Why the Bank of Canada is optimistic, and often wrong, in its forecasts

Don’t count on these economic predictions

Adrian Wyld/CP

New Bank of Canada governor Stephen Poloz’s first policy-rate announcement last week was a largely predictable effort to stay the course set by his predecessor, Mark Carney. With little in the way of global growth expected this year, Canada’s economy is expected to remain “choppy” and interest rates will remain near historic lows. But there is one other trait Poloz inherited from Carney: a belief that things will soon get better.

The central bank predicted that Canada’s GDP will jump to 2.7 per cent next year, up from the current one per cent, as a rebound in the U.S. housing market and an end to European austerity kick-starts the global recovery.

Not everyone is buying that rosy outlook. Several private-sector economists noted last week that the bank’s economic forecasts for next year were significantly higher than their own. BMO Capital Markets chief economist Douglas Porter described the central bank as “consistently more optimistic on the growth outlook than most others.”

It wouldn’t be the first time the bank has proven overly optimistic. Back in April 2009, the bank predicted the economy would expand at a rate of 4.7 per cent in 2011. Instead, it came in at 2.6 per cent that year, as a Greek default loomed and the nuclear-reactor meltdown in Japan knocked the legs out from under the global recovery. Back then, the bank’s forecast was based on the expectation that Canadian exporters would “benefit disproportionately” from a rebound in U.S. house prices and car sales. Instead, U.S. new-home sales fell to their lowest levels ever recorded.

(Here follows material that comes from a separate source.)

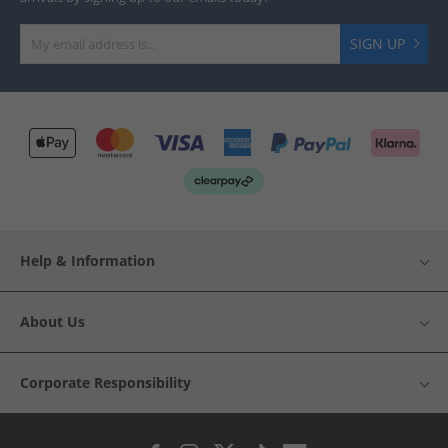
SIGN UP
Help & Information
About Us
Corporate Responsibility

The bank’s early GDP forecast for 2.8 per cent growth in 2012, issued in January 2011, later proved to be well off the mark, too, due to the crisis in the eurozone. Economic signals out of Europe and the U.S. are more encouraging these days than they were back then. But with Canadian exporters still holding off on new investment (something Poloz, former head of Export Development Canada, points out in his report), it wouldn’t take much for GDP growth to disappoint. For the sake of the Canadian economy, Poloz had better hope the central bank’s got it right this time.